Culture, Identities and Technology in the Star Wars Films: Essays on the Two Trilogies
January 2007
243ppg

Publisher: McFarland & Company, Inc.
Author: Carl Silvio and Tony M. Vinci
Cover Artist:

Cover Price: $35.00
Media: Paperback
ISBN: 0-7864-2910-0 - First

SYNOPSIS
Released in May 1977, the original Star Wars movie inaugurated the age of the movie blockbuster. It also redefined the use of cinematic special effects, creating a new textual universe that now stretches through three decades, two trilogies and generations of fascinated viewers. The body of critical analysis that has developed from this epic focuses primarily on the Star Wars universe as a contemporary myth. However, like any fiction, it must also be viewed-and consequently analyzed-as a product of the culture which created it.

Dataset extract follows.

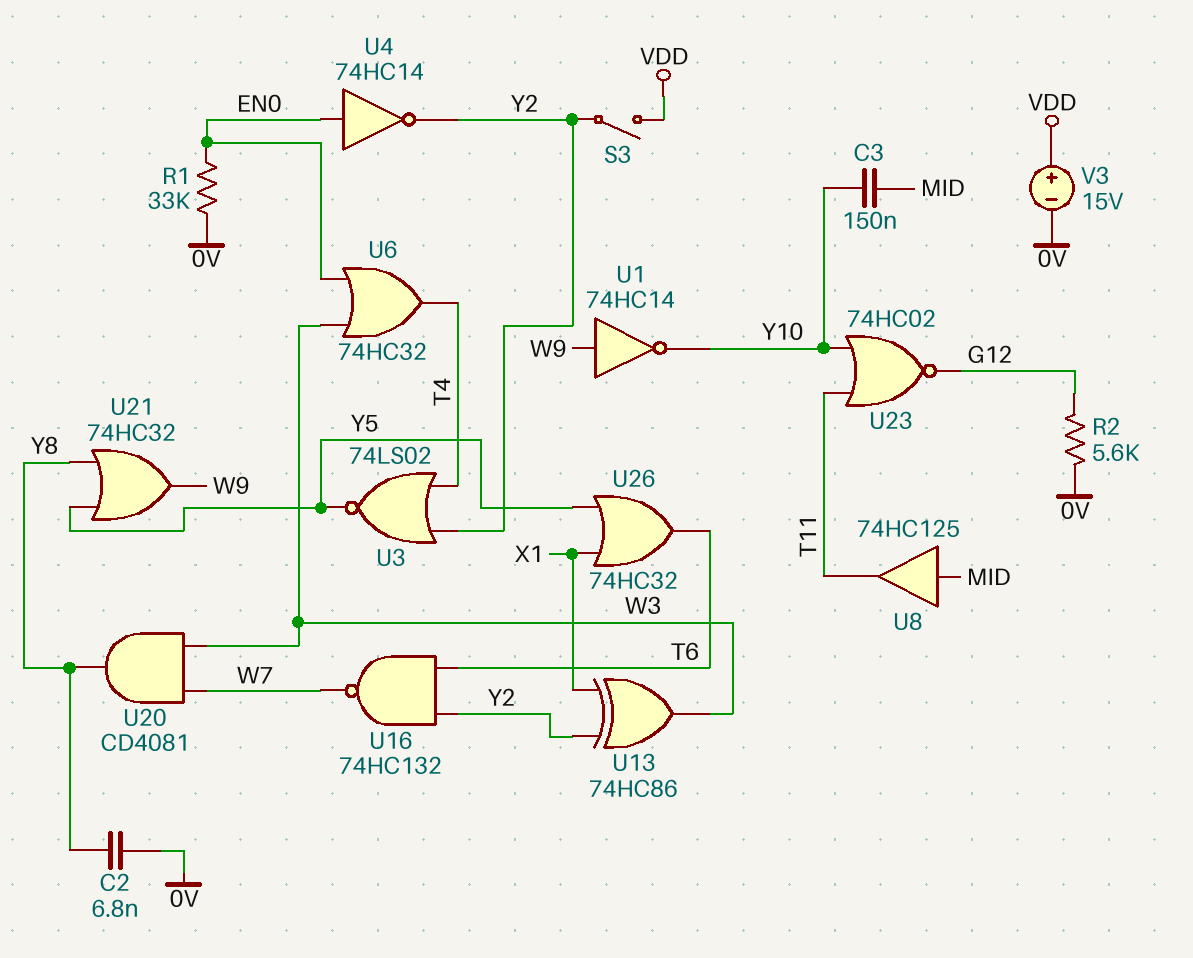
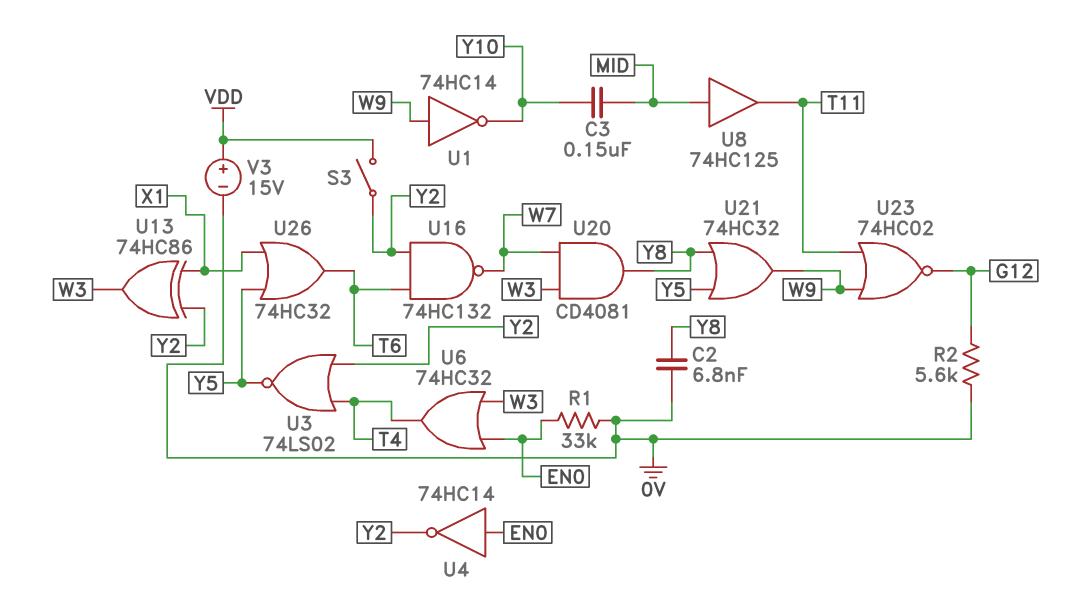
U23: NOR 74HC02 (in T11, in Y10, out G12) -> NOR 74HC02 (in T11, in W9, out G12)

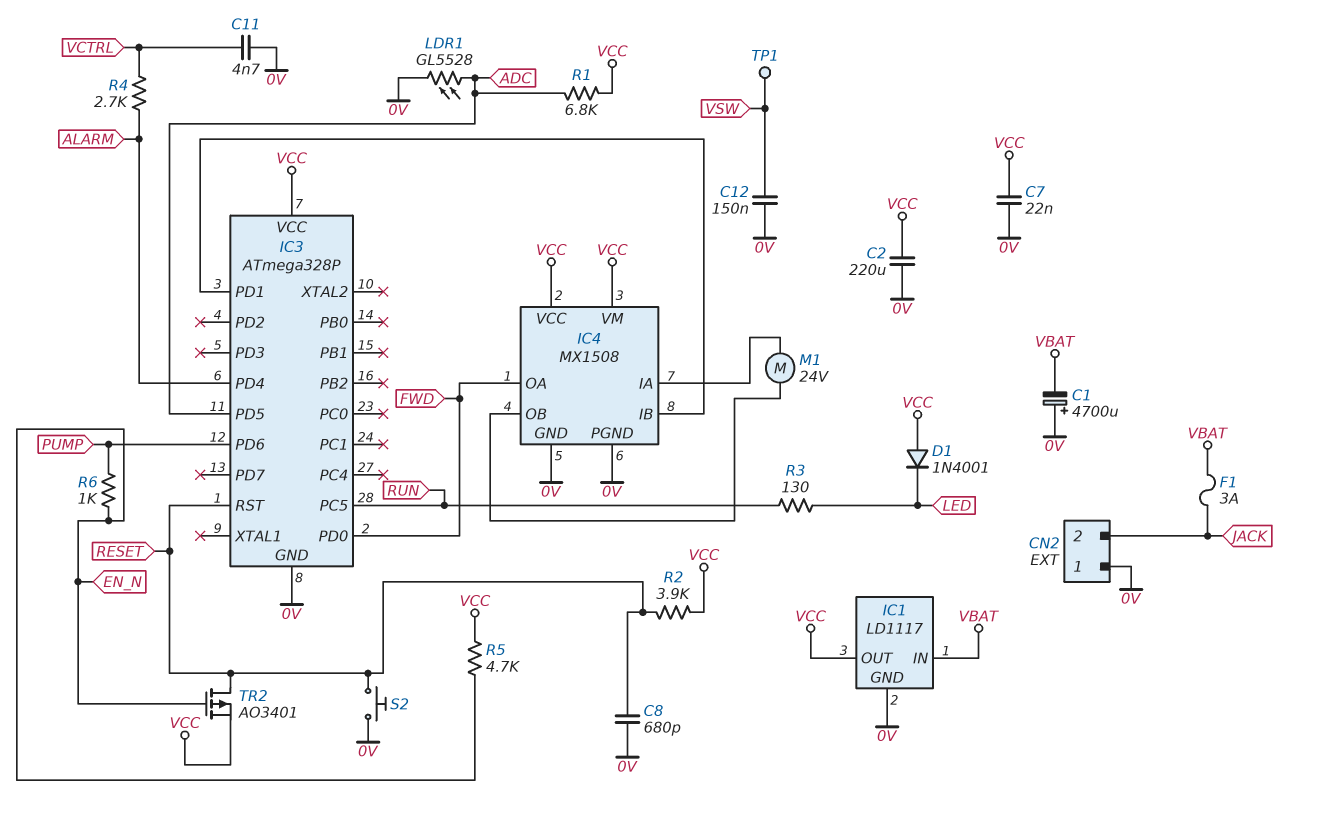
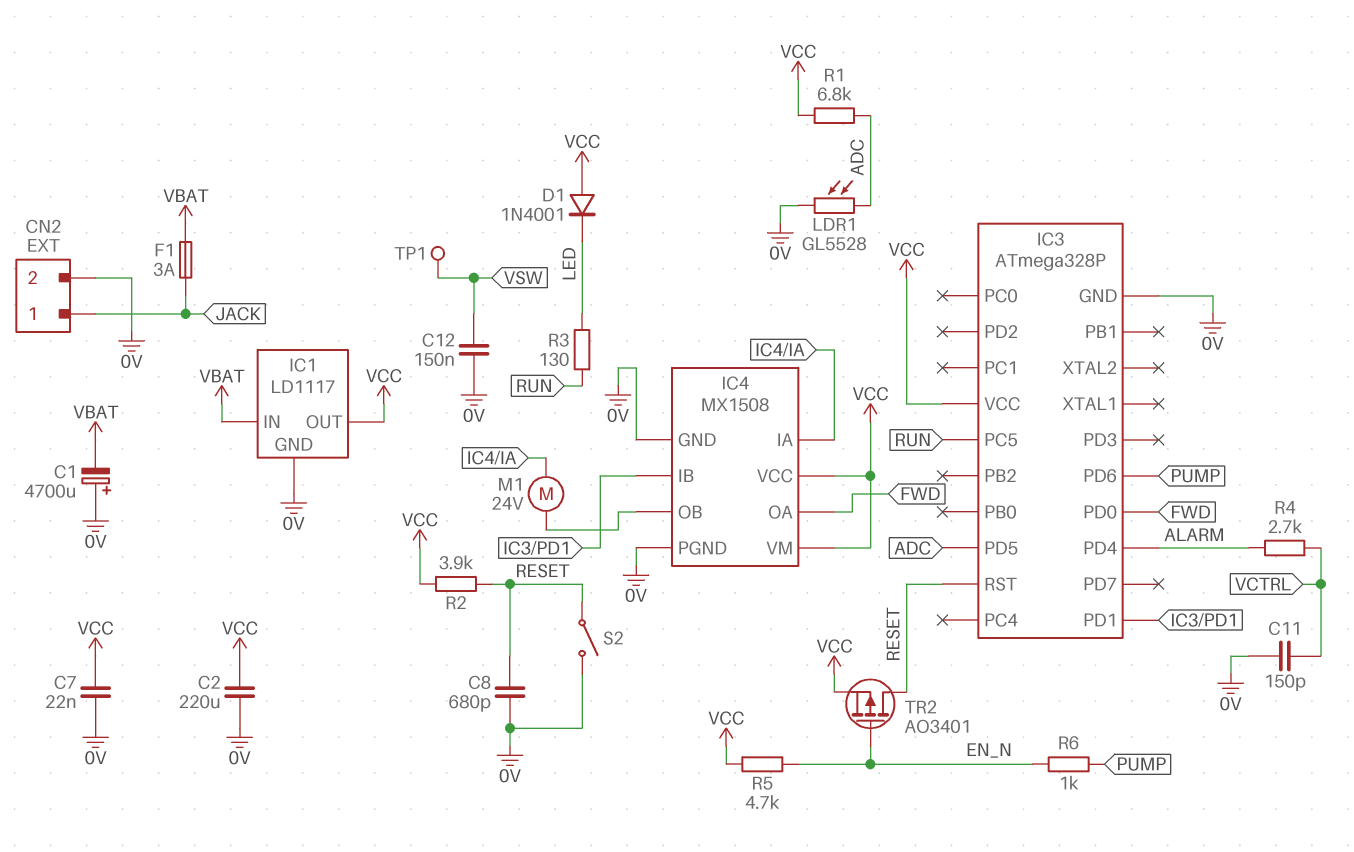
C11: 4.7nF (0V, VCTRL) -> 150pF (0V, VCTRL)
CN2 pin 1: 0V -> JACK
CN2 pin 2: JACK -> 0V
S2: button (0V, RESET) -> switch (0V, RESET)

The essays in this book analyze the Star Wars trilogies as a culturally and historically specific phenomenon. Moving away from the traditional myth-based criticism of the films, the essayists employ a cultural studies model to examine how this phenomenon intersects with social formations such as economics, technology, race and gender. Critical approaches are varied and include political and economic analysis informed by feminism, contemporary race theory, Marxism, new media studies and post-humanism. Among the topics covered are the connections between the trilogies and our own cultural landscape; the problematic issues of race and gender; and the thematic implications of Lucas' presentation of technology.